Это и есть высший продукт искусства. Когда замысел художника коснулся сокровенных желаний души зрителя, читателя, слушателя.

Но самое главное, самое сильное впечатление от картин Николая Доя — приглушенность красок. Вернее, точность красок.

Всякому любителю изобразительного искусства известно и привычно стремление художника, и это естественно — акцентировать внимание зрителя на световой или изобразительной детали. У Николая Лоя это стремление притушено. Сначала я даже отнес это к недочетам его творчества. Но потом, просмотрев уже дома репродукции его картин, я понял, что это стиль. Его философия. Сделать краски неброскими, естественными, неутомительными для глаза. Именно так живописует природа края вечной стужи.

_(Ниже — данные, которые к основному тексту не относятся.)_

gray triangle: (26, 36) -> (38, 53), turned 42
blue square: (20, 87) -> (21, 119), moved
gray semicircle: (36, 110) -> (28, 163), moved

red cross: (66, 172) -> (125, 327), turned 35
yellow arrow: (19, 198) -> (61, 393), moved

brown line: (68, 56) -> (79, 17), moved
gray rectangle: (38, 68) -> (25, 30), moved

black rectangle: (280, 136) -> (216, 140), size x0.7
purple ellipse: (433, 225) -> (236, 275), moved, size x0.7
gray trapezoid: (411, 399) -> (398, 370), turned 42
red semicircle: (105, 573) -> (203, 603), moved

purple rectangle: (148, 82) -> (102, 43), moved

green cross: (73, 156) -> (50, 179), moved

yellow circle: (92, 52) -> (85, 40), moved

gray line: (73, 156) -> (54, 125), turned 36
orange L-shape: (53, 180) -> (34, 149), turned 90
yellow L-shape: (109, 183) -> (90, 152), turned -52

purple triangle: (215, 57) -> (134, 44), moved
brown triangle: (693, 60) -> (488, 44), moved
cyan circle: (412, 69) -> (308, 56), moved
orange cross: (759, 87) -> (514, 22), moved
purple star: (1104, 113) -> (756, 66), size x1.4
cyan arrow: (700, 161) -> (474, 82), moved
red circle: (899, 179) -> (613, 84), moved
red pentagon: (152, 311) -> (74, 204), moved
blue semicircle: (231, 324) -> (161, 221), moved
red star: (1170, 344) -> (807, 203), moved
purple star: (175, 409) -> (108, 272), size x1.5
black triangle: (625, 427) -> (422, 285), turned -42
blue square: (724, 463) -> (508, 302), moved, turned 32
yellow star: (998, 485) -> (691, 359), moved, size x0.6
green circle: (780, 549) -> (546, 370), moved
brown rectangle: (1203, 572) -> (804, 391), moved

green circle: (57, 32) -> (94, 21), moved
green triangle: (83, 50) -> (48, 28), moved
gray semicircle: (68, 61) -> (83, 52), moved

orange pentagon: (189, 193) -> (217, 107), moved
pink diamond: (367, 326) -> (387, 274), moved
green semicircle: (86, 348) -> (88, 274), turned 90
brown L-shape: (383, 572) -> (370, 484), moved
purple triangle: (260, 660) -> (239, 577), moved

На Севере природная затушеванность красок является выразителем сущности бытия. Северного характера. Было бы нелепо выжидать солнечные дни и писать картины в солнечном блеске. Это увидел, понял и принял за манеру Николай Лой. Это великая и непререкаемая правда его творчества. Вот почему люди тянутся к его картинам, вот почему его картины, его искусство так любят люди Севера. И вот почему зачастую недоумевают перед его полотнами южане. Недоумевают и замирают. Как перед красивой недосказанностью. Хотя в них вроде бы все сказано. И сказано не просто, а с величайшей бережливостью и правдивостью.